Oficinas de criação democráticas e “multiculturais”
Por entre os espetáculos, o Vaudeville Rendez-Vous procura alimentar a relação com profissionais das artes e com o público em geral. Neste ano, há duas masterclass para artistas – Corpo, Aparelho e Som: o caso 3D, em Braga, às 15h00 de quinta-feira, e Circo Contemporâneo e Espaço Público, em Famalicão, às 15h00 de sábado -, uma sessão de pitching, às 10h30 de sexta-feira, também em Famalicão, e um workshop de skate, em Barcelos, nas tardes de terça, quarta e quinta-feira.

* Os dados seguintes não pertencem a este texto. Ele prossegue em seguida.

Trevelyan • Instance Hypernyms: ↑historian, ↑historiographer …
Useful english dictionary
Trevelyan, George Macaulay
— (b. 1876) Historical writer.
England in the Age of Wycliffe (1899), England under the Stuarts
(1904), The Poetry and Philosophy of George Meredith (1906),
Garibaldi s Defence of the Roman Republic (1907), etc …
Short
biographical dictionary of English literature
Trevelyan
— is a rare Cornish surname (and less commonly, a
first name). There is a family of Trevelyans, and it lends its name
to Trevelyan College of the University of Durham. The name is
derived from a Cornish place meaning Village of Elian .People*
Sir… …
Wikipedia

A principal novidade, contudo, é a abertura de oficinas de criação para o público nas quatro cidades. Em Guimarães, essa oficina arrancou na segunda-feira e tem a apresentação final marcada para quinta, à tarde. “A ideia foi criar uma outra resposta a um público com vontade de aprender mais e de ter uma experiência mais profunda”, explica Vera Santos, responsável pela mediação do Teatro da Didascália de há dois anos a esta parte. “Estas oficinas de criação são feitas com este sentido e pressupõem uma apresentação final. As pessoas trabalham com o objetivo de aprender, mas também de produzir algo”.

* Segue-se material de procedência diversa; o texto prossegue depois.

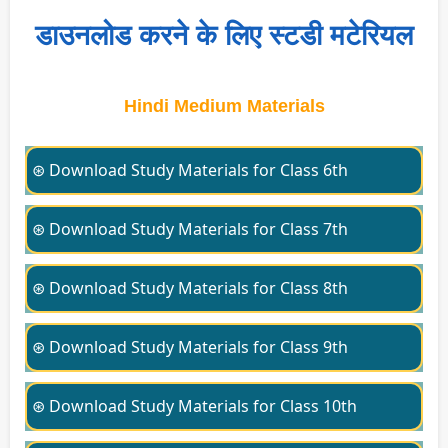
डाउनलोड करने के लिए स्टडी मटेरियल
Hindi Medium Materials
⊛ Download Study Materials for Class 6th
⊛ Download Study Materials for Class 7th
⊛ Download Study Materials for Class 8th
⊛ Download Study Materials for Class 9th
⊛ Download Study Materials for Class 10th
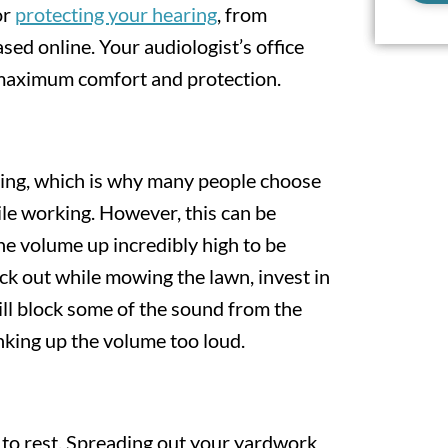
or
protecting your hearing
, from
ed online. Your audiologist’s office
maximum comfort and protection.
ng, which is why many people choose
le working. However, this can be
the volume up incredibly high to be
ck out while mowing the lawn, invest in
ll block some of the sound from the
ing up the volume too loud.
 to rest. Spreading out your yardwork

Essas apresentações não têm necessariamente de respeitar a técnicas de circo; numa fase em que a arte transpõe fronteiras para abraçar a música, a dança e o teatro, com o aprofundamento da dramaturgia e o uso da luz, por exemplo, os inscritos têm larga margem para usar o espaço público como mais convier ao seu propósito artístico. Os artistas com quem o público trabalha, formados em malabarismo, mas também em dança ou música, já mostram essa abertura de horizontes – no caso de Guimarães, a oficina está ao cuidado da dupla Ariana Silva & Clara Alvim.
Apesar dos vários cancelamentos de última hora, face à situação pandémica, as oficinas deste ano receberam para já 40 pessoas, dos seis aos 88 anos. Essa transversalidade etária reflete a essência democrática e “multicultural” dessas oficinas, realça Vera Santos. “Estamos abertos a cada pessoa que queria participar. E os artistas têm experiência em trabalhar com múltiplas condicionantes”, reitera.